ACTIVITY :: With the pictures left out, retype exactly the lines below starting at the line that contains "Вербовецька школа мистецтв." and ending at the line that contains "9/17（土）『甲山のしぜんであそぼ".

((

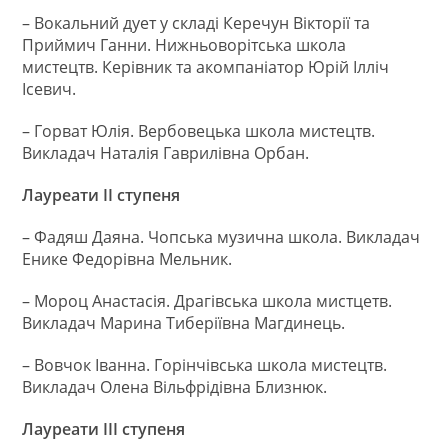
– Вокальний дует у складі Керечун Вікторії та
Приймич Ганни. Нижньоворітська школа
мистецтв. Керівник та акомпаніатор Юрій Ілліч
Ісевич.
– Горват Юлія. Вербовецька школа мистецтв.
Викладач Наталія Гаврилівна Орбан.
Лауреати ІІ ступеня
– Фадяш Даяна. Чопська музична школа. Викладач
Енике Федорівна Мельник.
– Мороц Анастасія. Драгівська школа мистцетв.
Викладач Марина Тиберіївна Магдинець.
– Вовчок Іванна. Горінчівська школа мистецтв.
Викладач Олена Вільфрідівна Близнюк.
Лауреати ІІІ ступеня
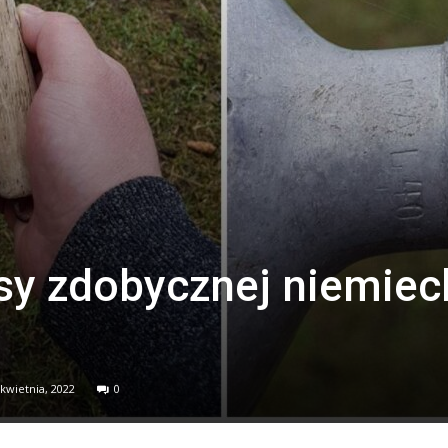
y zdobycznej niemieck
 kwietnia, 2022
0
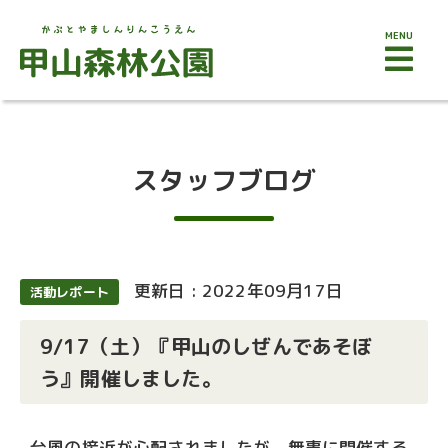
MENU
スタッフブログ
更新日 : 2022年09月17日
活動レポート
9/17（土）『甲山のしぜんであそぼ
う』開催しました。
台風の接近が心配されましたが、無事に開催する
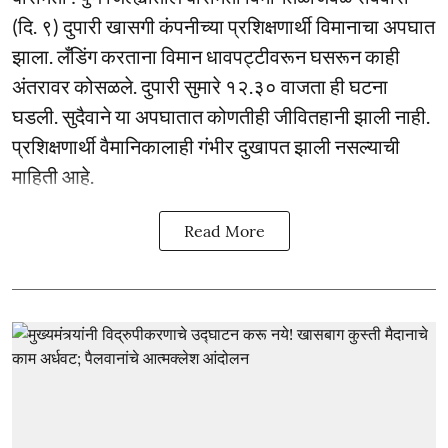
(दि. ९) दुपारी खासगी कंपनीच्या प्रशिक्षणार्थी विमानाचा अपघात
झाला. लँडिंग करताना विमान धावपट्टीवरून घसरून काही
अंतरावर कोसळले. दुपारी सुमारे १२.३० वाजता ही घटना
घडली. सुदैवाने या अपघातात कोणतीही जीवितहानी झाली नाही.
प्रशिक्षणार्थी वैमानिकालाही गंभीर दुखापत झाली नसल्याची
माहिती आहे.
Read More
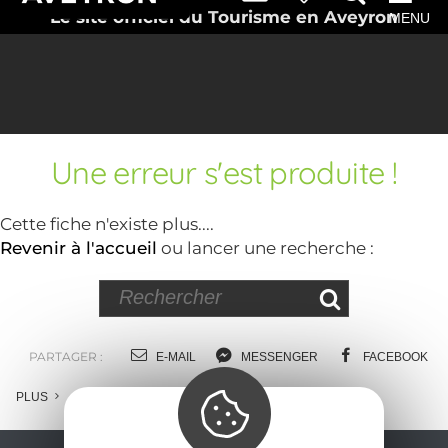
Le site officiel du Tourisme en Aveyron
MENU
Une erreur s'est produite !
Cette fiche n'existe plus....
Revenir à l'accueil
ou lancer une recherche :
PARTAGER :
E-MAIL
MESSENGER
FACEBOOK
PLUS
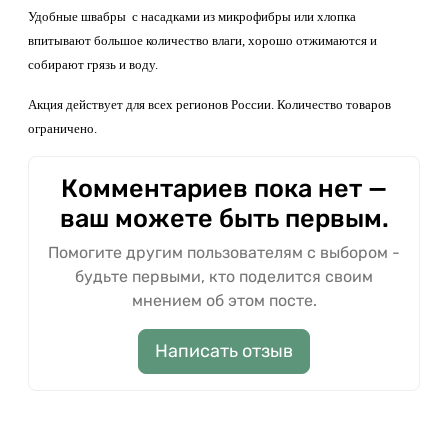
Удобные швабры с насадками из микрофибры или хлопка
впитывают большое количество влаги, хорошо отжимаются и
собирают грязь и воду.
Акция действует для всех регионов России. Количество товаров
ограничено.
Комментариев пока нет —
ваш можете быть первым.
Помогите другим пользователям с выбором -
будьте первыми, кто поделится своим
мнением об этом посте.
Написать отзыв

))

SOLUTION BELOW ::
– Горват Юлія. Вербовецька школа мистецтв.
Викладач Наталія Гаврилівна Орбан.
Лауреати ІІ ступеня
– Фадяш Даяна. Чопська музична школа. Викладач
Енике Федорівна Мельник.
– Мороц Анастасія. Драгівська школа мистцетв.
Викладач Марина Тиберіївна Магдинець.
– Вовчок Іванна. Горінчівська школа мистецтв.
Викладач Олена Вільфрідівна Близнюк.
Лауреати ІІІ ступеня
y zdobycznej niemieck
 kwietnia, 2022
0
MENU
スタッフブログ
更新日 : 2022年09月17日
活動レポート
9/17（土）『甲山のしぜんであそぼ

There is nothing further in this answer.